::: MATERIALS PROVIDED :::

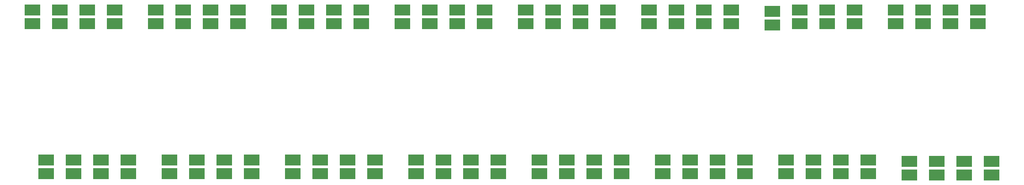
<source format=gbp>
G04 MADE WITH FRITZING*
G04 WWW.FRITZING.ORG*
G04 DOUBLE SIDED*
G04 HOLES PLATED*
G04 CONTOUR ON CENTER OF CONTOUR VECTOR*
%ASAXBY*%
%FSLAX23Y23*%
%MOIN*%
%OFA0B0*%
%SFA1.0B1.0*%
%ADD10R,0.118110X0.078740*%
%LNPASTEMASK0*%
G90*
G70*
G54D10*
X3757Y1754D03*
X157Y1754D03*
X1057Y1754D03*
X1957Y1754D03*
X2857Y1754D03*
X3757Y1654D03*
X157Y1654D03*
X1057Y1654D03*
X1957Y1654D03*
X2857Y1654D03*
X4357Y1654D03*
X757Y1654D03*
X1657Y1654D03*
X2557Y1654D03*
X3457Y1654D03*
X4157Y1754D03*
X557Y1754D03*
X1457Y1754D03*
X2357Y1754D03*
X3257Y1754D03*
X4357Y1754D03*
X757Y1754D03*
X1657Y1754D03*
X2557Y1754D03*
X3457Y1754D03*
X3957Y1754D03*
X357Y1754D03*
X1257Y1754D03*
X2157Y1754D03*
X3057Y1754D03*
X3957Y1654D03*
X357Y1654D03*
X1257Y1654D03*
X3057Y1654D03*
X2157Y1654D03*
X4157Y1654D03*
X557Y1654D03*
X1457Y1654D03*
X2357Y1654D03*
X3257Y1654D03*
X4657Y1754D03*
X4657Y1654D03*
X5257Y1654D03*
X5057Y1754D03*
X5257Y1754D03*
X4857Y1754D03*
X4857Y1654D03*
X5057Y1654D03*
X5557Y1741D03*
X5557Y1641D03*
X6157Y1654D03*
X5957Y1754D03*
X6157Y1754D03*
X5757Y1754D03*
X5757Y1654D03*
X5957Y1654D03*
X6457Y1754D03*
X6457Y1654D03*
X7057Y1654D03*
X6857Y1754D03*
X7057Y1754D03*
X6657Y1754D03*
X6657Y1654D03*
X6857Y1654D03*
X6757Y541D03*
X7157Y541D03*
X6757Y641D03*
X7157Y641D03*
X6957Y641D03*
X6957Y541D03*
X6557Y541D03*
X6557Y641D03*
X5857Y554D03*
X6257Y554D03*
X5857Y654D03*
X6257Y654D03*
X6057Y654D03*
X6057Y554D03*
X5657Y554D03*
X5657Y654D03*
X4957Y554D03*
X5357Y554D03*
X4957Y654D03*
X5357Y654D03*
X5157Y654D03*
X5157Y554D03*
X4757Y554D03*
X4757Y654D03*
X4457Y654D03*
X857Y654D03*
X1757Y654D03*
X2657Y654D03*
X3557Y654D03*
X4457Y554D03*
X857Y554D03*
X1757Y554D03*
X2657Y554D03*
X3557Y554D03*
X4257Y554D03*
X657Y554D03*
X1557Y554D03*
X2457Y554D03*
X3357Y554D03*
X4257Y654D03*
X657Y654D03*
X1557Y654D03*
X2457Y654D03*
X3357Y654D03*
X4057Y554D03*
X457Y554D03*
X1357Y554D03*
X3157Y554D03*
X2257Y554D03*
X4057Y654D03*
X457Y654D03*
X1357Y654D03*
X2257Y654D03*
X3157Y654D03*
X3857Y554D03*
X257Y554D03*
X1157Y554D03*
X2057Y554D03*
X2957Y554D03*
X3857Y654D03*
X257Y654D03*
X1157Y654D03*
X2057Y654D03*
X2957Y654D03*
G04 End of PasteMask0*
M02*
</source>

:::

* [EXERCISE REQUIREMENTS] Show every line of the material that includes the string "FRITZING".

* [RESULT]
G04 MADE WITH FRITZING*
G04 WWW.FRITZING.ORG*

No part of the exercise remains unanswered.